» Task details: Please reproduce the lines below verbatim, every one of them, with nothing changed, added, or left out.
-- Raw data follows --
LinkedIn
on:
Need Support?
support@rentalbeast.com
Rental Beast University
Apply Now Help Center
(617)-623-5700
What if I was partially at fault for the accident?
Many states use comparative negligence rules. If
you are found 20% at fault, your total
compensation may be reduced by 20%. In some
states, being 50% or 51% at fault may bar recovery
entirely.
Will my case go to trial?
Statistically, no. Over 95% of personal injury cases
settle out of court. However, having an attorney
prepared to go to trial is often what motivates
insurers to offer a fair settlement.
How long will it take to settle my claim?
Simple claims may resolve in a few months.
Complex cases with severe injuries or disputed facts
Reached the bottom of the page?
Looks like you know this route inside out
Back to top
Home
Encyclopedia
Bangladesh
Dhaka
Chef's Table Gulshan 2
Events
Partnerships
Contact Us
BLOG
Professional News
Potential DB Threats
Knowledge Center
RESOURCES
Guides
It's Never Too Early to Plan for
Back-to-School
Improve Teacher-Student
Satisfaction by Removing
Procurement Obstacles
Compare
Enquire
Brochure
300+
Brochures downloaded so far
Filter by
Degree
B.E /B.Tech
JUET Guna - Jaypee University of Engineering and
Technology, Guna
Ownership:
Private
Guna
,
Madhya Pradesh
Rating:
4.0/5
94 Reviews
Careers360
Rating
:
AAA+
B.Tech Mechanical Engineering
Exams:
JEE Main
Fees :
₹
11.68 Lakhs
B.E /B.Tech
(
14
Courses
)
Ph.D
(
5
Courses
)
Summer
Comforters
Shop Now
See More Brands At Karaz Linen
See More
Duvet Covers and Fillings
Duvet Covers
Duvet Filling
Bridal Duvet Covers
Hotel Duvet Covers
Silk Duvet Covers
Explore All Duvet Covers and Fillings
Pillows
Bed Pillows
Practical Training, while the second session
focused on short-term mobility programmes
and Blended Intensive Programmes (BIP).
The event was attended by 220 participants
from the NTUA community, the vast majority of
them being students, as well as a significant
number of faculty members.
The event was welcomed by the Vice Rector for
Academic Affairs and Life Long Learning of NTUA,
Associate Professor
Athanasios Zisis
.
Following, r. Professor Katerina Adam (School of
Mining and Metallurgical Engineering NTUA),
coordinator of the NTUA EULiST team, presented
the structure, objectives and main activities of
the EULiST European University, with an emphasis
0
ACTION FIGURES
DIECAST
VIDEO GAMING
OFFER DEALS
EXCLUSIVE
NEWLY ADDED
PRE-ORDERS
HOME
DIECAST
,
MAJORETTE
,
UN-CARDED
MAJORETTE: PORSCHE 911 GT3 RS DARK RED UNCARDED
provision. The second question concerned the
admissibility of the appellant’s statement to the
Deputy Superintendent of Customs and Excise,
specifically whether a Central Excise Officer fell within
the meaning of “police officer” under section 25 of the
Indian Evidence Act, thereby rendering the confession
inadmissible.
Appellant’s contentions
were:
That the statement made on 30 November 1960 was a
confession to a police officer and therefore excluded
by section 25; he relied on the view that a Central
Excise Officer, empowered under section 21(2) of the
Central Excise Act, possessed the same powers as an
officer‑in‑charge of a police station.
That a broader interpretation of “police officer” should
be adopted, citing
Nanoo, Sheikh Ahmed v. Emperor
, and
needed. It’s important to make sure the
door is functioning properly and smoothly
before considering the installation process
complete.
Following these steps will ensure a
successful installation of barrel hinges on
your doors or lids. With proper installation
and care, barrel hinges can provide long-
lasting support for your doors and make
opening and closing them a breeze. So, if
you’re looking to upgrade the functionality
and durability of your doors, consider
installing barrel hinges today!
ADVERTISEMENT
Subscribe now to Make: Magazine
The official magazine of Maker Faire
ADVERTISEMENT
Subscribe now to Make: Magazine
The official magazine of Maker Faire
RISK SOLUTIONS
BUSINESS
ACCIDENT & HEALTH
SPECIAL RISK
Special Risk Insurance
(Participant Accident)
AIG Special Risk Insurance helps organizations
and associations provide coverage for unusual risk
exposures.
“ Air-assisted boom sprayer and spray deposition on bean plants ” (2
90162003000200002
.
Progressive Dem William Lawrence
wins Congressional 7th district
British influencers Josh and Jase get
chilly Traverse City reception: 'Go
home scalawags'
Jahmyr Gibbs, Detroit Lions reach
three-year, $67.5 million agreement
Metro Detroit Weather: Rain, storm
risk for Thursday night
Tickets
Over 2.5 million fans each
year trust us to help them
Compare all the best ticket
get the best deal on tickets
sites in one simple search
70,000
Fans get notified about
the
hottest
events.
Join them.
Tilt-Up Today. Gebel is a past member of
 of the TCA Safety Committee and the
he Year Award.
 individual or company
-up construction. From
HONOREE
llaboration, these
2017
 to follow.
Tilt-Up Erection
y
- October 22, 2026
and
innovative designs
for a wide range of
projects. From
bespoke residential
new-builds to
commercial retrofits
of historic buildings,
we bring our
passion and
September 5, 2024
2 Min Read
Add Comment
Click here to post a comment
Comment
-- Raw data concluded --
» Answer below:
LinkedIn
on:
Need Support?
support@rentalbeast.com
Rental Beast University
Apply Now Help Center
(617)-623-5700
What if I was partially at fault for the accident?
Many states use comparative negligence rules. If
you are found 20% at fault, your total
compensation may be reduced by 20%. In some
states, being 50% or 51% at fault may bar recovery
entirely.
Will my case go to trial?
Statistically, no. Over 95% of personal injury cases
settle out of court. However, having an attorney
prepared to go to trial is often what motivates
insurers to offer a fair settlement.
How long will it take to settle my claim?
Simple claims may resolve in a few months.
Complex cases with severe injuries or disputed facts
Reached the bottom of the page?
Looks like you know this route inside out
Back to top
Home
Encyclopedia
Bangladesh
Dhaka
Chef's Table Gulshan 2
Events
Partnerships
Contact Us
BLOG
Professional News
Potential DB Threats
Knowledge Center
RESOURCES
Guides
It's Never Too Early to Plan for
Back-to-School
Improve Teacher-Student
Satisfaction by Removing
Procurement Obstacles
Compare
Enquire
Brochure
300+
Brochures downloaded so far
Filter by
Degree
B.E /B.Tech
JUET Guna - Jaypee University of Engineering and
Technology, Guna
Ownership:
Private
Guna
,
Madhya Pradesh
Rating:
4.0/5
94 Reviews
Careers360
Rating
:
AAA+
B.Tech Mechanical Engineering
Exams:
JEE Main
Fees :
₹
11.68 Lakhs
B.E /B.Tech
(
14
Courses
)
Ph.D
(
5
Courses
)
Summer
Comforters
Shop Now
See More Brands At Karaz Linen
See More
Duvet Covers and Fillings
Duvet Covers
Duvet Filling
Bridal Duvet Covers
Hotel Duvet Covers
Silk Duvet Covers
Explore All Duvet Covers and Fillings
Pillows
Bed Pillows
Practical Training, while the second session
focused on short-term mobility programmes
and Blended Intensive Programmes (BIP).
The event was attended by 220 participants
from the NTUA community, the vast majority of
them being students, as well as a significant
number of faculty members.
The event was welcomed by the Vice Rector for
Academic Affairs and Life Long Learning of NTUA,
Associate Professor
Athanasios Zisis
.
Following, r. Professor Katerina Adam (School of
Mining and Metallurgical Engineering NTUA),
coordinator of the NTUA EULiST team, presented
the structure, objectives and main activities of
the EULiST European University, with an emphasis
0
ACTION FIGURES
DIECAST
VIDEO GAMING
OFFER DEALS
EXCLUSIVE
NEWLY ADDED
PRE-ORDERS
HOME
DIECAST
,
MAJORETTE
,
UN-CARDED
MAJORETTE: PORSCHE 911 GT3 RS DARK RED UNCARDED
provision. The second question concerned the
admissibility of the appellant’s statement to the
Deputy Superintendent of Customs and Excise,
specifically whether a Central Excise Officer fell within
the meaning of “police officer” under section 25 of the
Indian Evidence Act, thereby rendering the confession
inadmissible.
Appellant’s contentions
were:
That the statement made on 30 November 1960 was a
confession to a police officer and therefore excluded
by section 25; he relied on the view that a Central
Excise Officer, empowered under section 21(2) of the
Central Excise Act, possessed the same powers as an
officer‑in‑charge of a police station.
That a broader interpretation of “police officer” should
be adopted, citing
Nanoo, Sheikh Ahmed v. Emperor
, and
needed. It’s important to make sure the
door is functioning properly and smoothly
before considering the installation process
complete.
Following these steps will ensure a
successful installation of barrel hinges on
your doors or lids. With proper installation
and care, barrel hinges can provide long-
lasting support for your doors and make
opening and closing them a breeze. So, if
you’re looking to upgrade the functionality
and durability of your doors, consider
installing barrel hinges today!
ADVERTISEMENT
Subscribe now to Make: Magazine
The official magazine of Maker Faire
ADVERTISEMENT
Subscribe now to Make: Magazine
The official magazine of Maker Faire
RISK SOLUTIONS
BUSINESS
ACCIDENT & HEALTH
SPECIAL RISK
Special Risk Insurance
(Participant Accident)
AIG Special Risk Insurance helps organizations
and associations provide coverage for unusual risk
exposures.
“ Air-assisted boom sprayer and spray deposition on bean plants ” (2
90162003000200002
.
Progressive Dem William Lawrence
wins Congressional 7th district
British influencers Josh and Jase get
chilly Traverse City reception: 'Go
home scalawags'
Jahmyr Gibbs, Detroit Lions reach
three-year, $67.5 million agreement
Metro Detroit Weather: Rain, storm
risk for Thursday night
Tickets
Over 2.5 million fans each
year trust us to help them
Compare all the best ticket
get the best deal on tickets
sites in one simple search
70,000
Fans get notified about
the
hottest
events.
Join them.
Tilt-Up Today. Gebel is a past member of
 of the TCA Safety Committee and the
he Year Award.
 individual or company
-up construction. From
HONOREE
llaboration, these
2017
 to follow.
Tilt-Up Erection
y
- October 22, 2026
and
innovative designs
for a wide range of
projects. From
bespoke residential
new-builds to
commercial retrofits
of historic buildings,
we bring our
passion and
September 5, 2024
2 Min Read
Add Comment
Click here to post a comment
Comment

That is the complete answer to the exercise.